Slack the engineer: brief summary of what you changed and why, and anything you flagged but didn't fix (so they know what to watch for on the BE side).

Present via localhost: Design presentations and reviews are done via localhost, not Figma. Run your branch locally and walk through the live UI during review calls.

Review transcripts: Before refining a PR, check if there are design session transcripts relevant to the feature. Use them for context on intent and decisions made.

What You Do and Don't Own Here

You own: the UX flow, component choices, visual consistency, copy, loading/empty/error states, responsiveness.

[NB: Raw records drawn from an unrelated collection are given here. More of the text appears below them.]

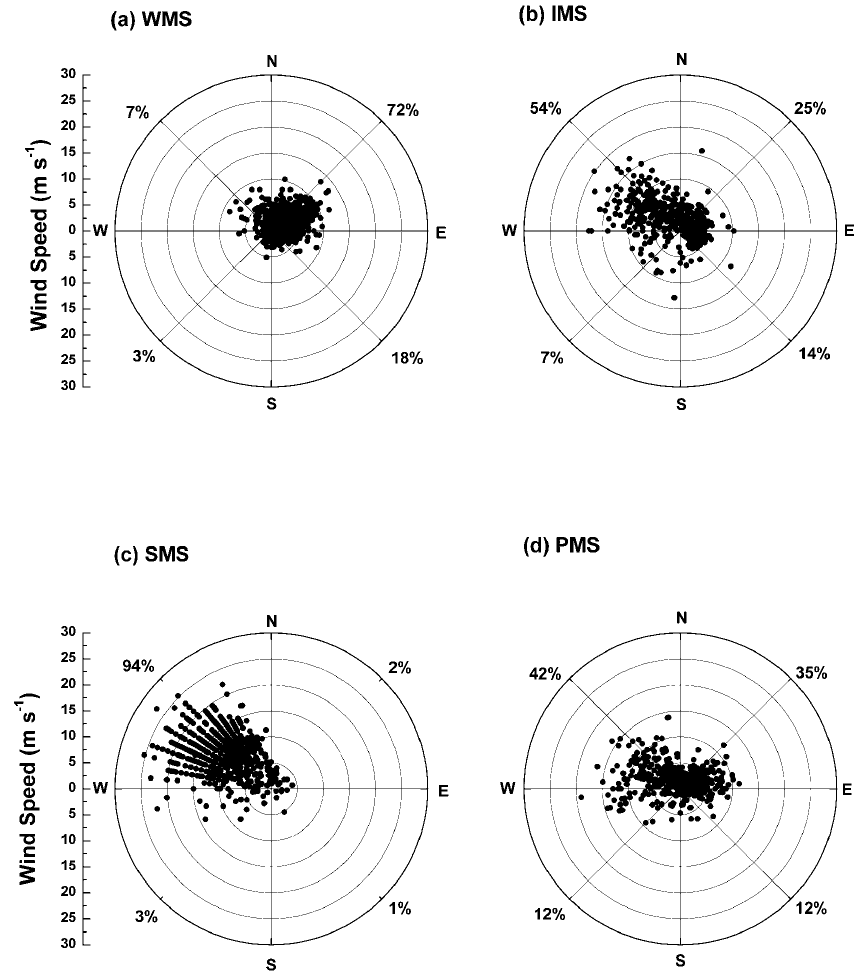
Figure 3. Polar graphs showing wind speed and wind direction for (a) Winter Monsoon Season (WMS; months of December through March) (b) Inter Monsoon Season (IMS; April and May), (c) Summer Monsoon Season (SMS; June through September) and (d) Post Monsoon Season (PMS; October and November). Wind direction refers to the direction of wind arrival. The percentage indicates the percentage of points located in a given quadrant. The clear transformation from WMS to SMS is easily discernible.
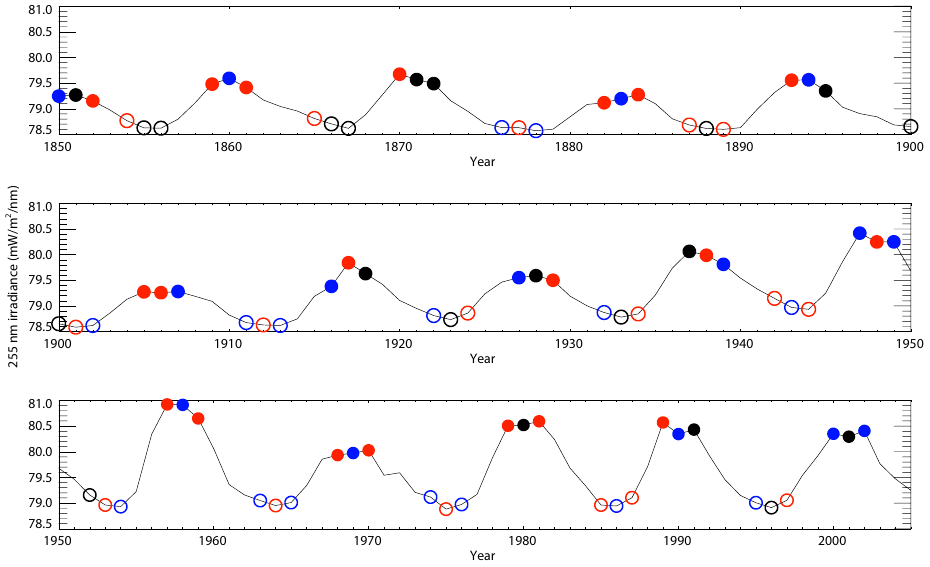
Fig. 2. The annually averaged 255nm spectral irradiance (mWm − 2 nm − 1 ) from Lean et al. (2005) for the periods 1850-1900 (top), 1900– 1950 (middle), and 1950–2005 (bottom). Filled circles represent solar maximum years and open circles represent solar minimum years, determined using a 3year running mean of the annual 255nm spectral irradiance and choosing the 3years that make up a local maximum and minimum for each cycle. Blue colored circles (open and filled) denote years in WACCM4a when the QBO in February (during solar maximum or minimum) was east and red circles when the QBO in February was west. Black open and filled circles denote years when the QBO was neither east nor west using the criteria defined in Sect.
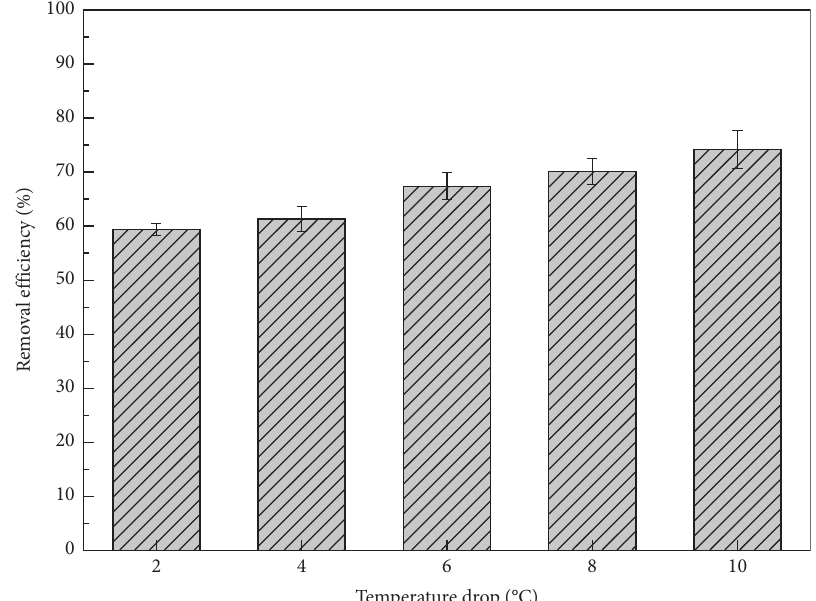
Figure 6: Effect of temperature drop on the removal efficiency of sulfuric acid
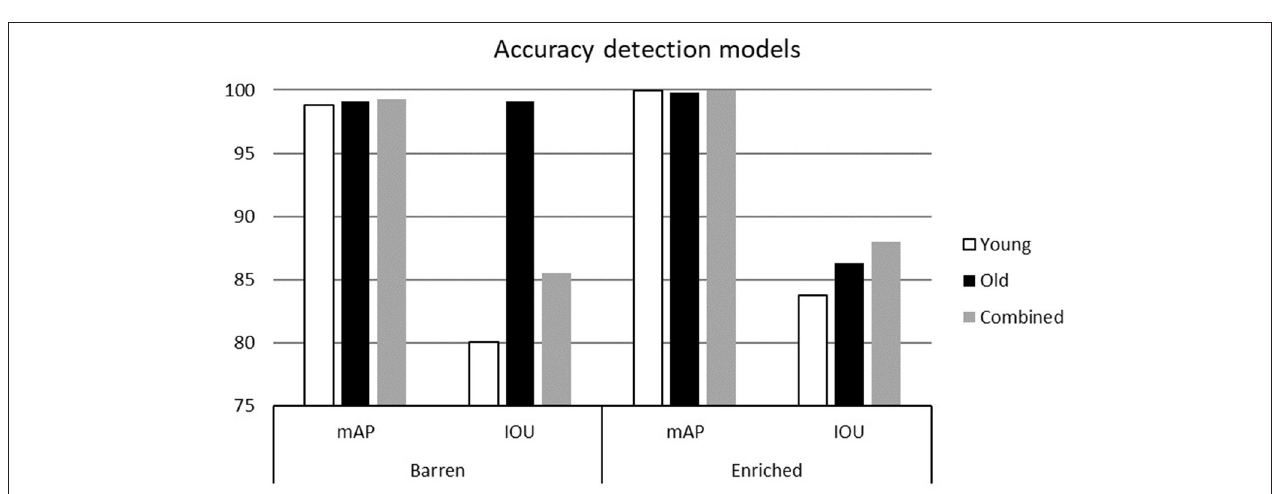
FIGURE 4 | Mean Average Precision (mAP) and Intersection Over Union (IOU) for the barren and enriched environment using the “young,” “old,” and “combined” detection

You do not own: whether the feature is the right thing to build (that's PM), or how the back-end is wired (that's Engineering). If you have concerns about either, raise them — but don't block the PR over them.

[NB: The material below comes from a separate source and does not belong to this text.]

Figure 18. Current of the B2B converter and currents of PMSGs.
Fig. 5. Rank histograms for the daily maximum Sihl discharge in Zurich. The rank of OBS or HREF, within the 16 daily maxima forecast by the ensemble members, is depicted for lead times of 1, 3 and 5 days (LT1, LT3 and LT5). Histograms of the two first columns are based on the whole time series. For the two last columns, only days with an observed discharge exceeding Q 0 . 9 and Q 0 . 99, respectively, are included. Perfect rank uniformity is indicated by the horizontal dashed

Feature Flagging Before Merge

Before merging any FE work where APIs are not yet hooked up:

  1. Feature flag all non-working UI elements — provide PostHog documentation to the agent and ask it to add a feature flag
  2. Also add PostHog analytics events to every interactive element in the same PR (same piece of work)
  3. Merge to develop, then go to PostHog and toggle the flag off
  4. Reload dev and verify the flagged elements are hidden
  5. If you cannot feature flag a change (e.g., entire layout restructure with no discrete toggleable elements), keep it as an open PR — do not merge. Message Tom first.
  6. Feature flags are temporary — once APIs are wired and it works, remove the flag from code and delete from PostHog

Always merge to develop. Long-lived branches diverge and cause conflicts. The only exception is when a change fundamentally restructures a layout and cannot be feature-flagged — in that case, keep it as an open PR.


Storybook Ownership

You are responsible for Storybook staying accurate and useful.

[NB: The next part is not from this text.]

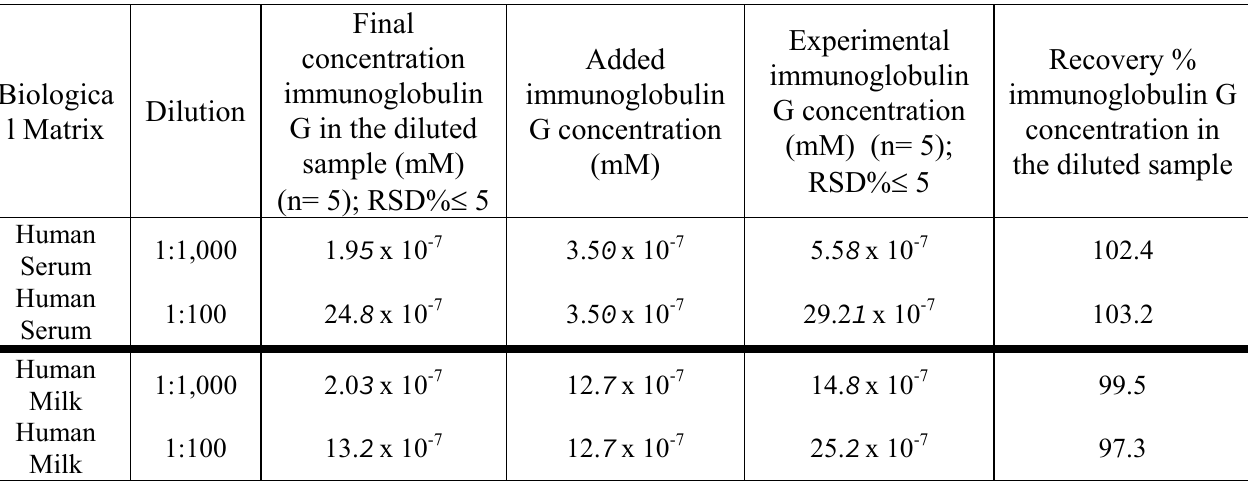
Table 7. Recovery tests by new immunosensor of added immunoglobulin G in human serum and human milk (at different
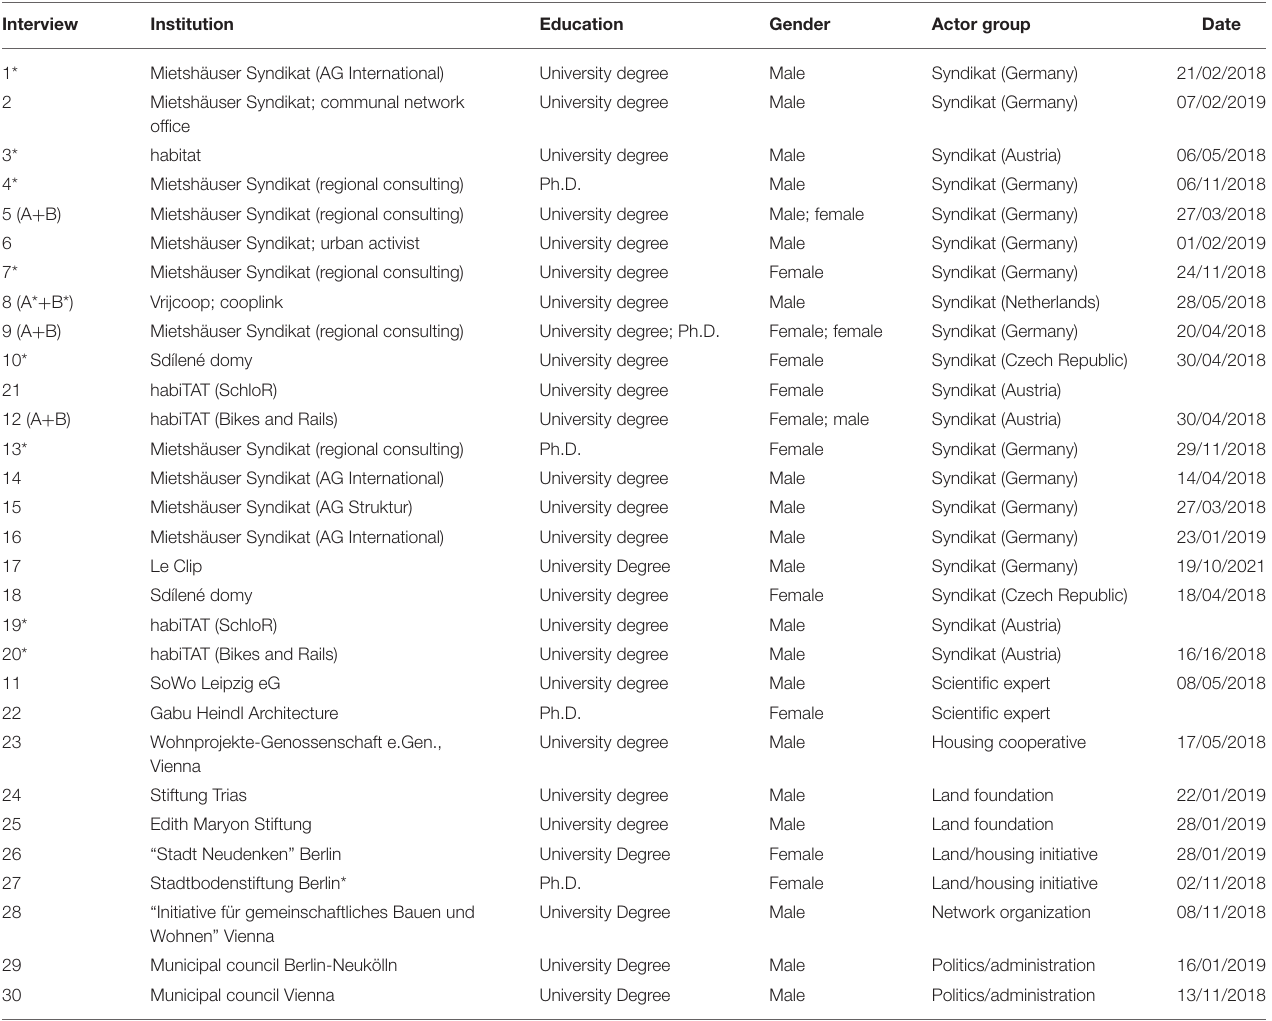
TABLE 1 | Sample of interviews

Storybook documentation lives as markdown in the repo (versioned with Git, not a separate wiki). Components must be labeled with clear, descriptive names that match what the AI would search for (e.g., "InputGroup" not "TextBox1"). Coordinate with Misha on what was already migrated from the ShadCN migration.

Expose Storybook as a website for the team to visually browse and screenshot from. When Cursor invents a component, check if it should be in Storybook — if so, add it.

Ensure all Figma design tokens (color variables like caution-foreground, accent-foreground, popover-background) are defined in the project CSS/Tailwind config so Cursor can reference them by name.

When a net-new component is genuinely needed:

  1. Try to build it with Claude in Cursor first — iterate until it's right or you've hit a genuine wall
  2. If Claude can't achieve it: open Figma, design the component spec
  3. Build the component and add it to Storybook
  4. The component lives in Storybook from now on — everyone uses it from there

Never build one-off styled components in web-commercial directly. If you see one that someone else built: move it to Storybook and replace the one-off with the Storybook component.


Troubleshooting

Problem Fix
Not sure if a change needs a ticket Visual or usability fix: branch and fix it. Changes how a feature fundamentally works: Slack Tom first.
Claude can't achieve the component Document what you tried, open Figma, design the spec, add it to Storybook.
Build errors, conflicts, or code review comments Ask Cursor: "Resolve all build errors, merge conflicts, and code review comments on this PR." Do not fix manually.
Not sure which Storybook component to use Ask Cursor: "What is the correct Storybook component to use for [describe use case] in this codebase?"
Not seeing changes on localhost Open an incognito tab — browser cache is almost always the issue. Use Google Chrome with code and localhost windows side by side for ~5x faster iteration.
Cursor uses the wrong component or invents one Screenshot the correct component from Figma or Storybook and paste it into the Cursor chat as a visual reference. Use exact ShadCN component names.